The New York Times reports that the Muslim Brotherhood office in London called the operation a “massacre” and said 30 people had been killed in the action, while the Egyptian health ministry reported no deaths.

Since his July 3 ouster, Morsi’s location has been kept secret. The interim government has moved towards prosecuting him for alleged crimes during the ouster of Mubarak in 2011. As the days have mounted since his ouster, protesters have become more defiant.

Al Jazeera's Rawya Rageh, reporting from Cairo, told the outlet that "this battle is much bigger than what you're seeing, and the casualties. This is a fight for the future of the country, and something that will determine the course of the Egyptian revolution that has been going on for two years now. … No one expected this to be an easy operation. It became very clear that both sides were engaged in a battle of wills and a dangerous game of brinkmanship."

That game heated up after the appointment of new governors, many of whom the New York Times reports have been openly hostile to Morsi supporters. Many fear it returns a style of leadership that used governorships to control a police state.

According to the newspaper Al Ahram, Hossam Moenes, spokesperson for the leftist Egyptian Popular Current, said on Twitter that the appointments don't "bode well."

Moenes described the move as a "continuation of the lack of transparency and a disregard for consultations and absence of standards which likens this government to its predecessors."

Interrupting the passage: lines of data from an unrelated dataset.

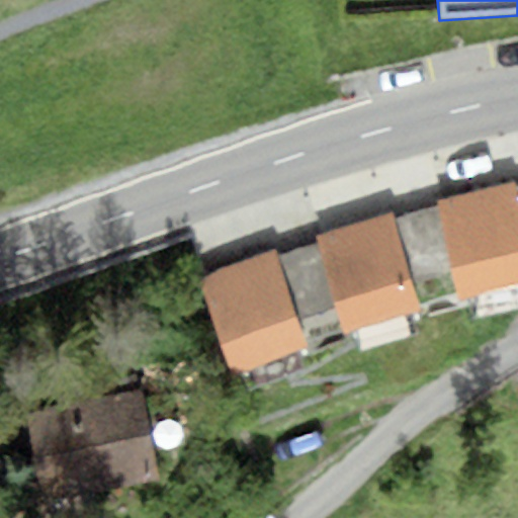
[(515,180),(437,200),(438,205),(453,269),(459,297),(517,282),(517,188),(517,189),(515,180)]
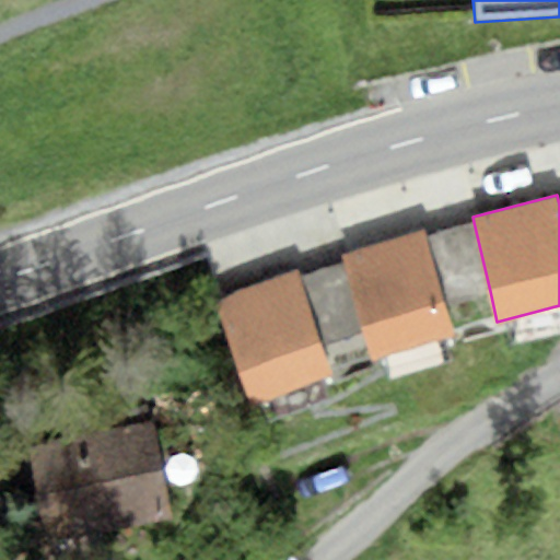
[(422,228),(340,255),(343,265),(364,333),(373,360),(456,331),(445,304),(490,291),(474,222),(427,238),(422,228)]
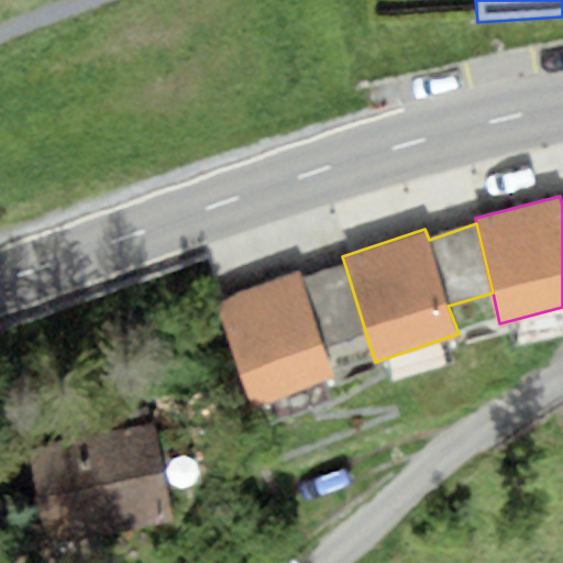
[(366,334),(345,266),(302,279),(299,272),(214,300),(252,410),(335,377),(323,348),(366,334)]
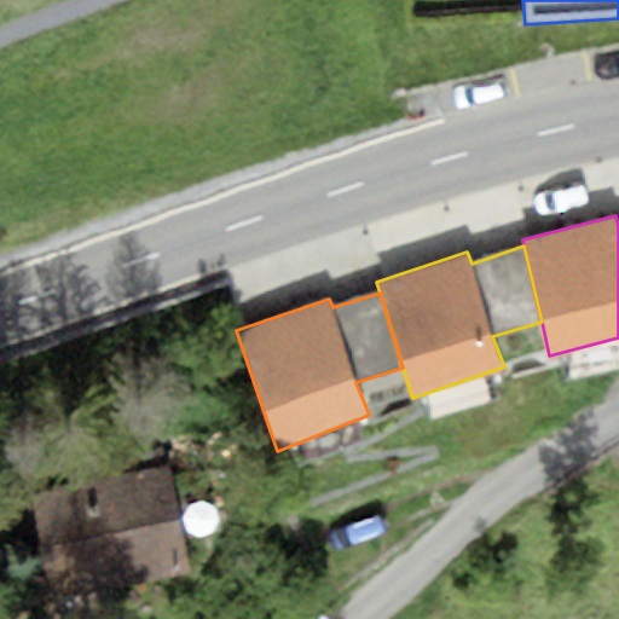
[(171,466),(39,492),(62,601),(192,573),(171,466)]
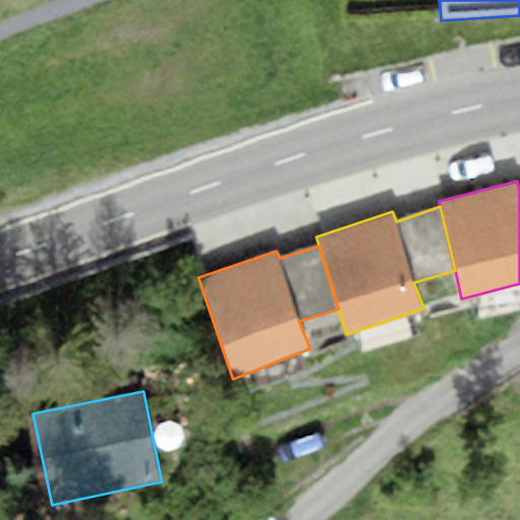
All buildings are outlined.
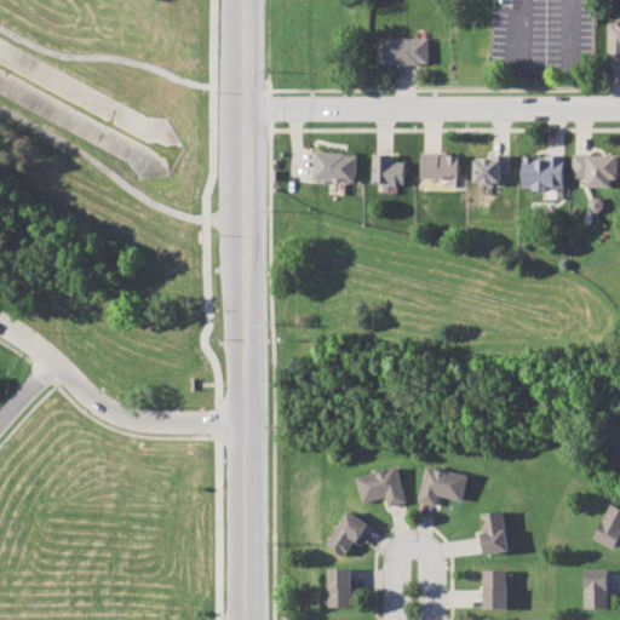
[(619,62),(619,22),(607,22),(607,62),(619,62)]
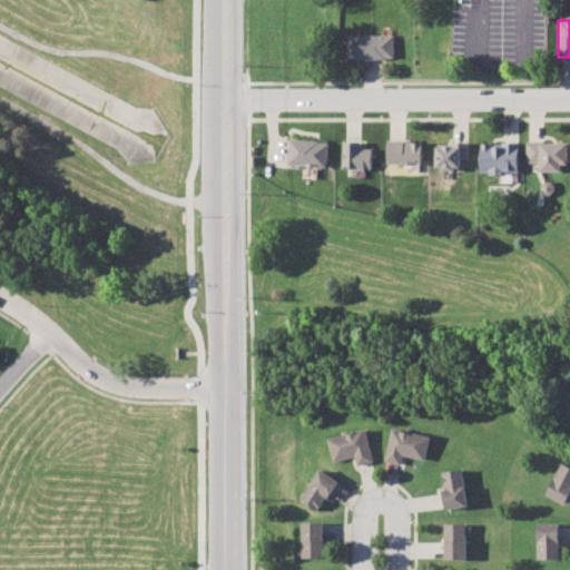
[(347,36),(347,59),(394,58),(393,33),(347,36)]
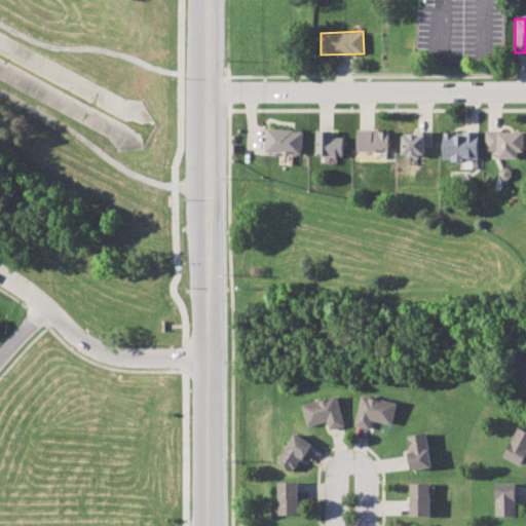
[(303,130),(267,128),(267,152),(302,153),(303,130)]
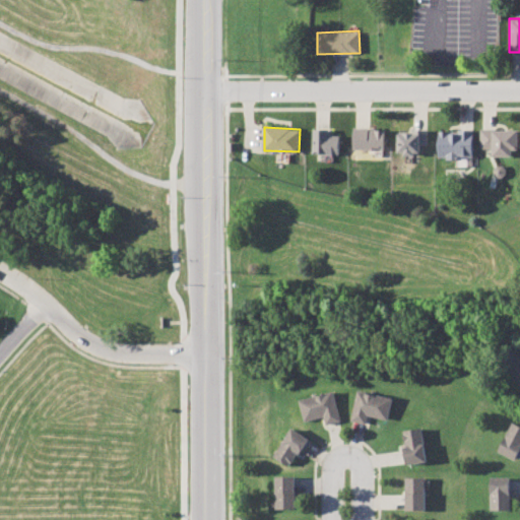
[(385,150),(386,128),(354,128),(353,149),(385,150)]
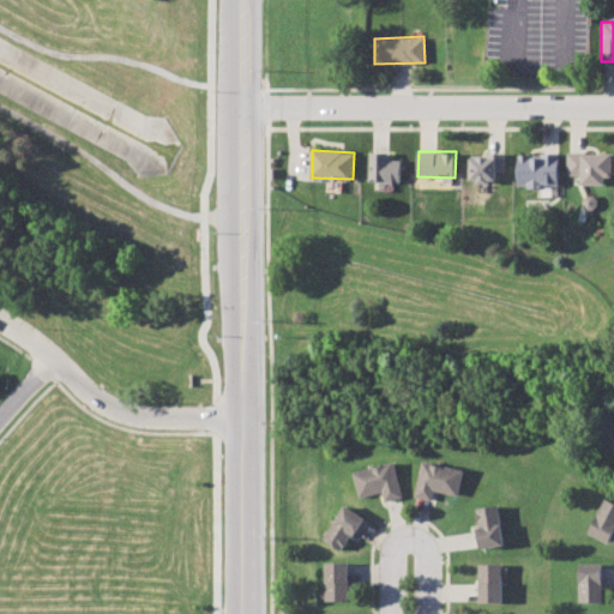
[(402,161),(389,161),(389,152),(371,152),(371,181),(402,182),(402,161)]
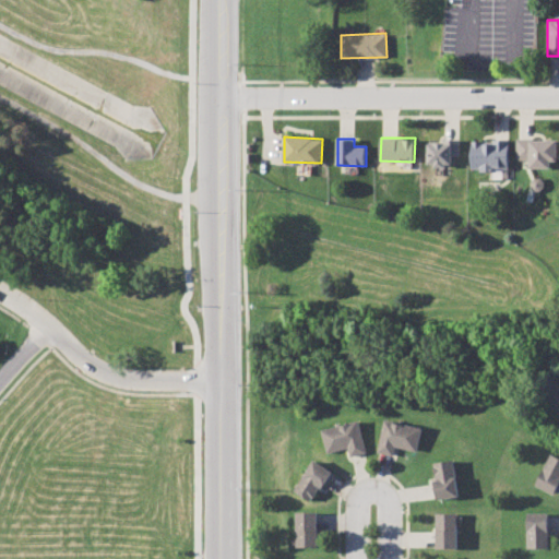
[(531,168),(557,167),(556,139),(516,140),(516,159),(531,159),(531,168)]
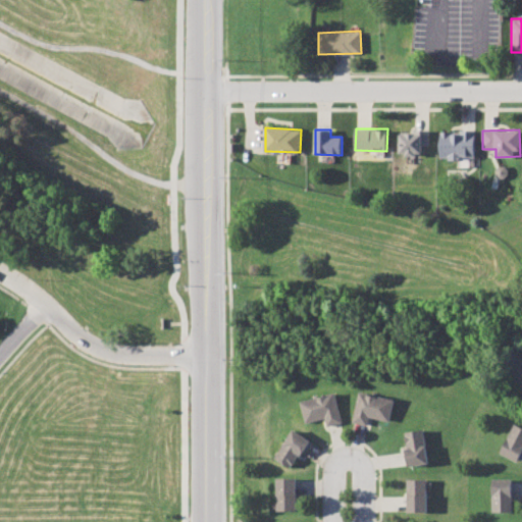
[(440,159),(461,159),(461,166),(475,167),(475,131),(440,131),(440,159)]
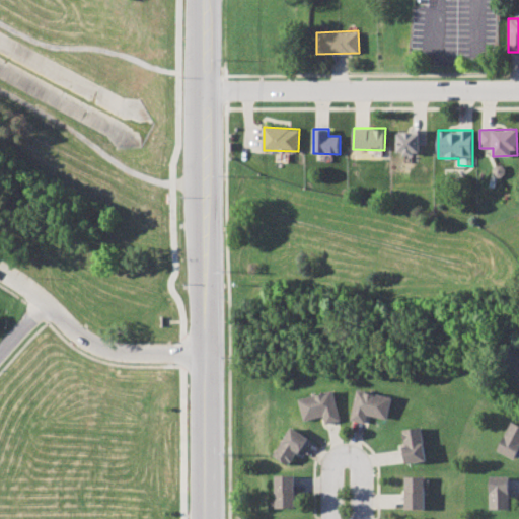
[(427,145),(427,131),(397,131),(397,153),(421,152),(420,145),(427,145)]
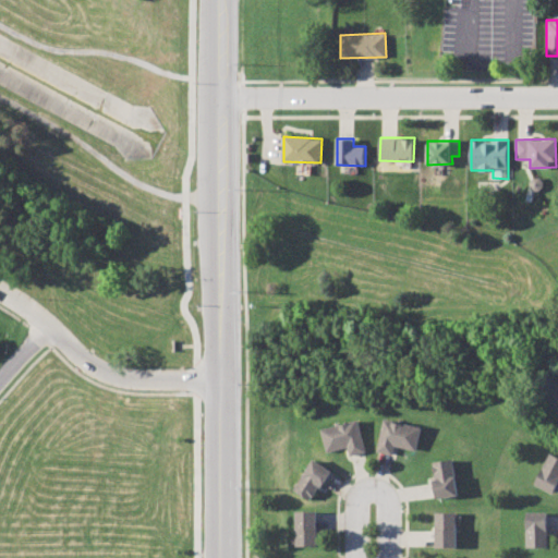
[(386,417),(423,426),(417,450),(398,446),(396,455),(378,451),(386,417)]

Interim President Adli Mansour told the new governors that their goal is improve public services, "provide essential commodities at appropriate prices, and bring about security in the Egyptian street,” reports Reuters. The move comes after Morsi had appointed Islamists to the posts. But according to Reuters:

Yasser El-Shimy, Egypt analyst with the International Crisis Group, said it was a "partial return to the status quo ante, where the appointment of retired generals is seen as a way to ensure order and stability.”

"This move will likely play into Islamist accusations that the new regime is an attempt at reviving the old one," he said.